Weir crescendoed to a first World medal last season under the firm training discipline of noted Ukrainian coach Galina Zmievskaya, who was assisted by her former student, 1992 Olympic champion Viktor Petrenko. At that time, Weir, now 23, left his longtime coach, family and home to train under Zmievskaya, in a bid to regain his national title on the road to the Vancouver 2010 Olympic podium. With a deal struck for Lambiel to train with Petrenko as his primary coach, three-time national champion Weir will have to share ice time – and the coaching duo’s attention – with the 23-year old Olympic silver medalist Lambiel.
According to Weir, Petrenko only arrived back on New Jersey ice last Monday, after a trip home to the Ukraine, where he was elected vice president of the Ukrainian Figure Skating Federation. During Petrenko’s trip abroad, Lambiel spent a few days in New Jersey working with Zmievskaya. “Russians work as a team, so it’s not unusual that Stéphane was skating with Galina (Zmievskaya),” Weir said. “I imagine that Stéphane will now probably also work with the same Pilates instructor I have, and perhaps the same masseuse.”
Asked how he viewed the prospect of sharing a coaching team that until now had been exclusively devoted to his training, Weir explained, “Stéphane and I go way back. At my very first international event, in 1998, we competed against each other in Slovenia. We’ve known each other a long time and a strange ‘rivalry yet friendship’ has developed between us.”
Recently Weir performed in Korea. When he returned home last week, he said he was a bit surprised to find another top level skater trying out with his coaches. “If you take the top 10 men's skaters in the world, I can’t imagine one I’d get along better with than Stéphane,” said Weir. “He’s a good guy, a great skater, and I think he can do great things for the Ice Vault rink and for my coaching team.”
Lambiel and Petrenko have skated together in ice shows over the years, including the Champions on Ice tour.
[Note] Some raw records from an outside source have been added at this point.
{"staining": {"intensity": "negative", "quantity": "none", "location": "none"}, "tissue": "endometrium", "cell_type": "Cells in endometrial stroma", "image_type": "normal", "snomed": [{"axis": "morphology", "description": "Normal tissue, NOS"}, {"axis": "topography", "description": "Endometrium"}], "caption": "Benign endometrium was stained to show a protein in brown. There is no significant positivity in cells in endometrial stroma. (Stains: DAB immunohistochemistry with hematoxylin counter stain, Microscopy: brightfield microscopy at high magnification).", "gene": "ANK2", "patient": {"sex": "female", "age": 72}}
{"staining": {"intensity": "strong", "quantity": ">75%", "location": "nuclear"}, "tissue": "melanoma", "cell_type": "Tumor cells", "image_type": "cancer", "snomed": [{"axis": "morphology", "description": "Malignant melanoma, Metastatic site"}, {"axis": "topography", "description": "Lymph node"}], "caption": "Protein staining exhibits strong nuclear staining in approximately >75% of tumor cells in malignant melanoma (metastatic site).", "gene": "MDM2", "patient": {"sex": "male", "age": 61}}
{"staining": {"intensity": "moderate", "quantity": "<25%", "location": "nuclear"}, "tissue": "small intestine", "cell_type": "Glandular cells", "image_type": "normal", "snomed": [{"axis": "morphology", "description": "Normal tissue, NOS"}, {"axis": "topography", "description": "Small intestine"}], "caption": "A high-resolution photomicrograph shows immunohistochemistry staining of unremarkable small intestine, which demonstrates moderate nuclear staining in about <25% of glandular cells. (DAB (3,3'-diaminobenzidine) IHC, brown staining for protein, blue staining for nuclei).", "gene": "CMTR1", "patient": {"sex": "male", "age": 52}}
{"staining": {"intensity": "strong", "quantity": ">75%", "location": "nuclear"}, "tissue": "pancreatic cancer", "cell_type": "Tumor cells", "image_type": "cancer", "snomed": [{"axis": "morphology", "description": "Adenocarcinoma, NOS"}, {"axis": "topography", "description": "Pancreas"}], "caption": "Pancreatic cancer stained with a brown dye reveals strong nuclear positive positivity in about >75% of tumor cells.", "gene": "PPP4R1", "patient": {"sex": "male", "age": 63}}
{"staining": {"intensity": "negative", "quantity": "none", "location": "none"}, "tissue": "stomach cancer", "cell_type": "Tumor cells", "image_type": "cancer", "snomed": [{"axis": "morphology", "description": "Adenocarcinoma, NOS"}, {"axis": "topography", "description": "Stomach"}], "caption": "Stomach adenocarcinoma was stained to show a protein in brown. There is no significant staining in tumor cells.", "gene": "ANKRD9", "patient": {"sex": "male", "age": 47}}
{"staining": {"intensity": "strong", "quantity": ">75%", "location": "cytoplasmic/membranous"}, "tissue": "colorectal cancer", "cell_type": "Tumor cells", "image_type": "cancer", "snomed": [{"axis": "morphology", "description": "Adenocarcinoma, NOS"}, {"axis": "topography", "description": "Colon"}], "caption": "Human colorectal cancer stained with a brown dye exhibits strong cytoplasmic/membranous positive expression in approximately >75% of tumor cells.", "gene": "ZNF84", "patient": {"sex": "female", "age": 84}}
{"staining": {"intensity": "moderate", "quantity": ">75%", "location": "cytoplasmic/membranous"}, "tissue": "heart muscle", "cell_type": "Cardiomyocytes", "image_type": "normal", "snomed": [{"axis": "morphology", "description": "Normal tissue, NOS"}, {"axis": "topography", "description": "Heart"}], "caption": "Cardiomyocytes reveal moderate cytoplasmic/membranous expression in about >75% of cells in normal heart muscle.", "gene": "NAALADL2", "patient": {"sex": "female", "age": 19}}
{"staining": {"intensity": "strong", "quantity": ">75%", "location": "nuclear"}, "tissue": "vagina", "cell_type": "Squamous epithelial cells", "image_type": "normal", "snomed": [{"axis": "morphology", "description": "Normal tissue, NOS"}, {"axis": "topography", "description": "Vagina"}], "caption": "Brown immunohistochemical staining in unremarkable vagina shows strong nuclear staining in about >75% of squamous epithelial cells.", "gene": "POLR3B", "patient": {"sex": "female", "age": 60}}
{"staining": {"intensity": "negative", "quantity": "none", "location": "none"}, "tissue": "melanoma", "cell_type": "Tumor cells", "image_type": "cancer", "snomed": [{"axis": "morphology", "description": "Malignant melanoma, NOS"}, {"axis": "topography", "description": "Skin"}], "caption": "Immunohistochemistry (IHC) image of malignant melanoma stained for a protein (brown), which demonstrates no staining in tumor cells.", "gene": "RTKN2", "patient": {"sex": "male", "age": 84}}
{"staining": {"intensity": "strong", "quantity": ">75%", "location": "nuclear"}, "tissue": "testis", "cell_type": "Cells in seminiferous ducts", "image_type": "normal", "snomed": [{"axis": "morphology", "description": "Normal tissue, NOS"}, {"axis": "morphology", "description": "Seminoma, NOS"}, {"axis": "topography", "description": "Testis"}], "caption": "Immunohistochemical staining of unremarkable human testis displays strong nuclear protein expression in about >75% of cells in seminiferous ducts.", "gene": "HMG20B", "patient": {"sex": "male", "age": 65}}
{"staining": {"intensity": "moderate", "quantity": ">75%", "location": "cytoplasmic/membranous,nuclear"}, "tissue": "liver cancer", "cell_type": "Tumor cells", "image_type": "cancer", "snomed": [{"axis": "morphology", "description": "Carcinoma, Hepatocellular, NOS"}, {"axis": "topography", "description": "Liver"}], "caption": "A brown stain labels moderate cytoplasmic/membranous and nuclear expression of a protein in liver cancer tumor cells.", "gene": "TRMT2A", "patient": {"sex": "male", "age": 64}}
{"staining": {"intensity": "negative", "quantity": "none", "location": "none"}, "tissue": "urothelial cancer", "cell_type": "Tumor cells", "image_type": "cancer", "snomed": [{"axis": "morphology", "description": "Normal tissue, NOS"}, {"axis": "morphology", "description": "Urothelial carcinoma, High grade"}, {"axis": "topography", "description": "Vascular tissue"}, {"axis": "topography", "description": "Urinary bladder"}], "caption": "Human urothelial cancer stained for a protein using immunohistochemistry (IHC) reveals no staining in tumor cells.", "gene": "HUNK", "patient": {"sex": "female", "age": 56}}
Weir noted that Petrenko, and his wife and choreographer Nina Petrenko, often commented on their admiration for the Swiss skaters style and on-ice artistry.
“Galina and Viktor got back their top level coach status with the transformation they did on me last season. It’s good to see that recognized,” said Weir. “Last season, under Galina and Viktor, I beat Stéphane more than I lost to him.
Weir admits things could become too cozy for comfort once the competitive season gets underway. “I haven’t personally decided if it will be beneficial for me to train with another elite skater," he said. "We both want to be the next Olympic champion, and to do that, it will be a fight for all of the titles until Vancouver. To have a rival training next to me, on the ice doing run-throughs, observing every move I make is something I haven’t experienced and until I do, I cannot know whether I’ll like it or I won’t. But, I hope this arrangement can push us both to work hard and conquer the world.”